**The request:** Quote word for word the lines below, from the line that contains "pose: elev=113.0 azim=213.8" up to and including the line that contains "Dot at: (248, 227)".

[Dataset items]
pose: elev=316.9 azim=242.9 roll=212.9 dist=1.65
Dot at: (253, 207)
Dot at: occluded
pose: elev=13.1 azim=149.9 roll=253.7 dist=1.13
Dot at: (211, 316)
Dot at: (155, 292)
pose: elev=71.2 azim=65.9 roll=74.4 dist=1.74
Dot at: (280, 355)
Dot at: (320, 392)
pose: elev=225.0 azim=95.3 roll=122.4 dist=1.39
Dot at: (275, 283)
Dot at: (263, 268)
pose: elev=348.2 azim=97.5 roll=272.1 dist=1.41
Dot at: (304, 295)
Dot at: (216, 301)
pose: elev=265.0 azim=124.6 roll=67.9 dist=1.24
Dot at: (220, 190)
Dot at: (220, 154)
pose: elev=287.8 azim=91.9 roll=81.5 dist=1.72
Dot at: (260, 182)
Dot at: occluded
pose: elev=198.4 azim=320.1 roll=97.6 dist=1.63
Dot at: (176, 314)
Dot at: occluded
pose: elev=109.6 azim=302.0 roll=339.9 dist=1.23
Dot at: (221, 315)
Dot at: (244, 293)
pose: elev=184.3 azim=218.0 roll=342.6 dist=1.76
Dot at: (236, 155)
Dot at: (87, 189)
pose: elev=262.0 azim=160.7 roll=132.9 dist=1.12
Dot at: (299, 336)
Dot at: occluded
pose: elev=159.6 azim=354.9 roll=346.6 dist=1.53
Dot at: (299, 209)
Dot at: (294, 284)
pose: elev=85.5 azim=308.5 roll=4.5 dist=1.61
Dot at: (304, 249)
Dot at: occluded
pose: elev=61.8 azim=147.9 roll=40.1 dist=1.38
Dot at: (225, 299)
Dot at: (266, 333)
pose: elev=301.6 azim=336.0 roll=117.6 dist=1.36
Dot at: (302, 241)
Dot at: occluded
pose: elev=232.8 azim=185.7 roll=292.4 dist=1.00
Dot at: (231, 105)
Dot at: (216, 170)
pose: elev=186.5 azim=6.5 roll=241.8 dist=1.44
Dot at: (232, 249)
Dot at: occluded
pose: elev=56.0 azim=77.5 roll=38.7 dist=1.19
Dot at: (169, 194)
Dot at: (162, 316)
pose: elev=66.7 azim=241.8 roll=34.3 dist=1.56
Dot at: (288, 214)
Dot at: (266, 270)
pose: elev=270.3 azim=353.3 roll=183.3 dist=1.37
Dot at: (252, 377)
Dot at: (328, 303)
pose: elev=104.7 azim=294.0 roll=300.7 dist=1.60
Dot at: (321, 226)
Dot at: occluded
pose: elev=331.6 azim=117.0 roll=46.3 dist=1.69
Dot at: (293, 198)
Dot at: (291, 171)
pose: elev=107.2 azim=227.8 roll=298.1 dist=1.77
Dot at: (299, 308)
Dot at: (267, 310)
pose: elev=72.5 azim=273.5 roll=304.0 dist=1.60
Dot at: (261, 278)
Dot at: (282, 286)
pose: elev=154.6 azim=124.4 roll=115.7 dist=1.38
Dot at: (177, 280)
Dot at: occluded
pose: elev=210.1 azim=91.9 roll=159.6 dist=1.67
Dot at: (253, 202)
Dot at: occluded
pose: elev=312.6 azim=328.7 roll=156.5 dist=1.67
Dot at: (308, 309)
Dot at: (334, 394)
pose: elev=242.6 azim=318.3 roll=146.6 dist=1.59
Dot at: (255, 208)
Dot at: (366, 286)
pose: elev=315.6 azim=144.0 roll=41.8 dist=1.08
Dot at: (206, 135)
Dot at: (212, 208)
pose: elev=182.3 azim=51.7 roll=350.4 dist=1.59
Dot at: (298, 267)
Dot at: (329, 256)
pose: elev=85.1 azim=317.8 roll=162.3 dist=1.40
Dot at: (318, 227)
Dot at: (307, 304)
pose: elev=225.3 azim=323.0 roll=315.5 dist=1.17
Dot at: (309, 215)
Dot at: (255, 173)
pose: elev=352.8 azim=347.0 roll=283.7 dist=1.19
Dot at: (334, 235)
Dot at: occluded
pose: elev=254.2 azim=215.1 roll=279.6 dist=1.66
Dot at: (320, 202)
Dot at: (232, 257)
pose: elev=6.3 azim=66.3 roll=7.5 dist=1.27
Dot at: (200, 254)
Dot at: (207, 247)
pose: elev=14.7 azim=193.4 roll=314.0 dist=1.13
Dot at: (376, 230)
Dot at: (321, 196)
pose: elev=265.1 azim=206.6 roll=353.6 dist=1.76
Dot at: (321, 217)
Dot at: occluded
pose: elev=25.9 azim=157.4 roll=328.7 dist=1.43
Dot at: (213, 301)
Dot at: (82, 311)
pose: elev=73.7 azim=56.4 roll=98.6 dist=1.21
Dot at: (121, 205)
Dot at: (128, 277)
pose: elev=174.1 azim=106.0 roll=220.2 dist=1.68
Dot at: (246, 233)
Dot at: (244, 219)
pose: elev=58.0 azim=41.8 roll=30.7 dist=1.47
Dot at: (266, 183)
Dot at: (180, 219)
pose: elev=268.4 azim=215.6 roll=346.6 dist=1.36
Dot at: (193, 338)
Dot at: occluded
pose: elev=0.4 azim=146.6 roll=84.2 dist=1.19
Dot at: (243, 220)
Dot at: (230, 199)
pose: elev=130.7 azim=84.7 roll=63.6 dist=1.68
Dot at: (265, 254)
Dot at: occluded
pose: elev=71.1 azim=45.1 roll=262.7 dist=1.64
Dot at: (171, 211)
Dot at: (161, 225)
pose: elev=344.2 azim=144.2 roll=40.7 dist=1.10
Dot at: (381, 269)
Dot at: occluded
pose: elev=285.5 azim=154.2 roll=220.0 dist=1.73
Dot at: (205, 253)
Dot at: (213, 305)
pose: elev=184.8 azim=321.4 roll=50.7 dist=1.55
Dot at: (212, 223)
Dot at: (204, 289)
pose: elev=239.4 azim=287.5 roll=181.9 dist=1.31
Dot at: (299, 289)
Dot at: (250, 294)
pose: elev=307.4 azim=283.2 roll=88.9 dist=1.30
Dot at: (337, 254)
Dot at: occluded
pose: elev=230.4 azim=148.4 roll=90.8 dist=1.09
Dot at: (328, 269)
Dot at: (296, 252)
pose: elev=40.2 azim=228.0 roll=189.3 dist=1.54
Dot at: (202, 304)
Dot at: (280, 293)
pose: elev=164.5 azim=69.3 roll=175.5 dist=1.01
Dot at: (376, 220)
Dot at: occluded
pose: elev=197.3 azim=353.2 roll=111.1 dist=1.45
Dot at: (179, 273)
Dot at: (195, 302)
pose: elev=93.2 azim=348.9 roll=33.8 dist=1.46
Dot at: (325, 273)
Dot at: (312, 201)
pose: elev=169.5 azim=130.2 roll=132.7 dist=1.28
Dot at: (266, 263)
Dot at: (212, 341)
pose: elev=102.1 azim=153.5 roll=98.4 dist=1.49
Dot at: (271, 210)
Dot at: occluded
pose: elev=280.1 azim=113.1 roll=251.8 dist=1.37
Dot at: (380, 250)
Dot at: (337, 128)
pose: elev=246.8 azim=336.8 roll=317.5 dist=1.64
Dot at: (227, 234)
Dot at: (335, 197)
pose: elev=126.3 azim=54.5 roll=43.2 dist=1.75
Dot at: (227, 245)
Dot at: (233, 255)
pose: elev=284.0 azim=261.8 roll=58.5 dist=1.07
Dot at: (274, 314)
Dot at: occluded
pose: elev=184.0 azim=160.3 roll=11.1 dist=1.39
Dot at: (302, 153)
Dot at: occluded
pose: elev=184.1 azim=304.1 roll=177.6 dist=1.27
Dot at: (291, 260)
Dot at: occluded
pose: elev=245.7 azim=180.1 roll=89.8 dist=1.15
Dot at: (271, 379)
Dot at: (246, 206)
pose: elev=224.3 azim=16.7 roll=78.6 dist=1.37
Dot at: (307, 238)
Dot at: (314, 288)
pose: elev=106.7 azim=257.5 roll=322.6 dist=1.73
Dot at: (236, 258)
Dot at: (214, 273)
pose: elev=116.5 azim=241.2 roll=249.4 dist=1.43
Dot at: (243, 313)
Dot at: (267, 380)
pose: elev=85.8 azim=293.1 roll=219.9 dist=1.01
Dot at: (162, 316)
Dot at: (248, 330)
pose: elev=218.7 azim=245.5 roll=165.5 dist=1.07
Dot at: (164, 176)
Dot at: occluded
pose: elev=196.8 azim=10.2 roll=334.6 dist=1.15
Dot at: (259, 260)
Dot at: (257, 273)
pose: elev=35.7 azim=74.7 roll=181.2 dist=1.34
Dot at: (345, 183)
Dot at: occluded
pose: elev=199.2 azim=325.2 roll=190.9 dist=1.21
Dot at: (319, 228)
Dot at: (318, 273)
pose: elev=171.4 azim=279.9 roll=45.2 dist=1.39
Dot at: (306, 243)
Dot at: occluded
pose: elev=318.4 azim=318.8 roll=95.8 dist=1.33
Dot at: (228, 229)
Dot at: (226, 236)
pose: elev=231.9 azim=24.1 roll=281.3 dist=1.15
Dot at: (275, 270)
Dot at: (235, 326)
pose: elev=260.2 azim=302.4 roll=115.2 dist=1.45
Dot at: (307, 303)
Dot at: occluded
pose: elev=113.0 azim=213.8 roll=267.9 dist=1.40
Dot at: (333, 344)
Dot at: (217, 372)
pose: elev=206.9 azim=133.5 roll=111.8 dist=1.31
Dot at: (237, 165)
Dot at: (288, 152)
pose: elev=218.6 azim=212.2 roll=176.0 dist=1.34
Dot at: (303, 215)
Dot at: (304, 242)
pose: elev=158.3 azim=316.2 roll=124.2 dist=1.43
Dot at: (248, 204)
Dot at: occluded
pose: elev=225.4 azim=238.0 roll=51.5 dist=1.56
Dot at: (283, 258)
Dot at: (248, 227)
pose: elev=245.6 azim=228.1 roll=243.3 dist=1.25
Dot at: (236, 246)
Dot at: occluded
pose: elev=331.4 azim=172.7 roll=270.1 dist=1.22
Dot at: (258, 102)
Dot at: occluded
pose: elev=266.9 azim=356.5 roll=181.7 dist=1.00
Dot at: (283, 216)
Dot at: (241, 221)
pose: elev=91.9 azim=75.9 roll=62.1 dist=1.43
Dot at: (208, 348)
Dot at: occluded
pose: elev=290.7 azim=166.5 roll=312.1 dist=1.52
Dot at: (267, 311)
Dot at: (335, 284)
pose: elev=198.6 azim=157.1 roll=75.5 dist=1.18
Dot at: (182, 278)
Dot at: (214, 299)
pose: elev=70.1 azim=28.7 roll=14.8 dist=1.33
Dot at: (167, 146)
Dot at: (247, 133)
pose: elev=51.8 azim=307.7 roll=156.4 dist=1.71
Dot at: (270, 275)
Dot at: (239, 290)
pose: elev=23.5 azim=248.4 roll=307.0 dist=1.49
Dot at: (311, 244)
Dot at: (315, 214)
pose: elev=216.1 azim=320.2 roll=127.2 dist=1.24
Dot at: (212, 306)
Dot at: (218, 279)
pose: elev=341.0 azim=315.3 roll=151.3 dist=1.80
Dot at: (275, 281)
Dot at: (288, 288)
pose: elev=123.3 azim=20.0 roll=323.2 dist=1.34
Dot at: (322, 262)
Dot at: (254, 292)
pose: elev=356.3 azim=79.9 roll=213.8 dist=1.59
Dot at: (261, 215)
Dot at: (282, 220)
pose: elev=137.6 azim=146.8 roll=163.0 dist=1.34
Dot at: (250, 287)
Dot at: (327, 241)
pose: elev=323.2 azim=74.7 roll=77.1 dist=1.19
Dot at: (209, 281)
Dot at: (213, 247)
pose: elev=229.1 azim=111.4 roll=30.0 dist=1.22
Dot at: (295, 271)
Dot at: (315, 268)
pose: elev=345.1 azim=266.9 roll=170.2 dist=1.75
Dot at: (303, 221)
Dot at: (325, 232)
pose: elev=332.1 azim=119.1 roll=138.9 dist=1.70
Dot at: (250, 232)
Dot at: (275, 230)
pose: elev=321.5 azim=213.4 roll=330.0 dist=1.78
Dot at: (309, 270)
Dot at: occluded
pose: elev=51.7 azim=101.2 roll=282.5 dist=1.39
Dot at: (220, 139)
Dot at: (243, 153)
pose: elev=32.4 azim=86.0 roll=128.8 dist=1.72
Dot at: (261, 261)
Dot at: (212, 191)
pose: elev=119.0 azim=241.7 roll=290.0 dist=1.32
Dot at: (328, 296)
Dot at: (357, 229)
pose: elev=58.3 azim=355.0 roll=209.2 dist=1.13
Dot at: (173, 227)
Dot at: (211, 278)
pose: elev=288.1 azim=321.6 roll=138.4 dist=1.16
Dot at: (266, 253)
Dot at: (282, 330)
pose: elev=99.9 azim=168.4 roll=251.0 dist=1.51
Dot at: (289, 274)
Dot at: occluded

**Result:**
pose: elev=113.0 azim=213.8 roll=267.9 dist=1.40
Dot at: (333, 344)
Dot at: (217, 372)
pose: elev=206.9 azim=133.5 roll=111.8 dist=1.31
Dot at: (237, 165)
Dot at: (288, 152)
pose: elev=218.6 azim=212.2 roll=176.0 dist=1.34
Dot at: (303, 215)
Dot at: (304, 242)
pose: elev=158.3 azim=316.2 roll=124.2 dist=1.43
Dot at: (248, 204)
Dot at: occluded
pose: elev=225.4 azim=238.0 roll=51.5 dist=1.56
Dot at: (283, 258)
Dot at: (248, 227)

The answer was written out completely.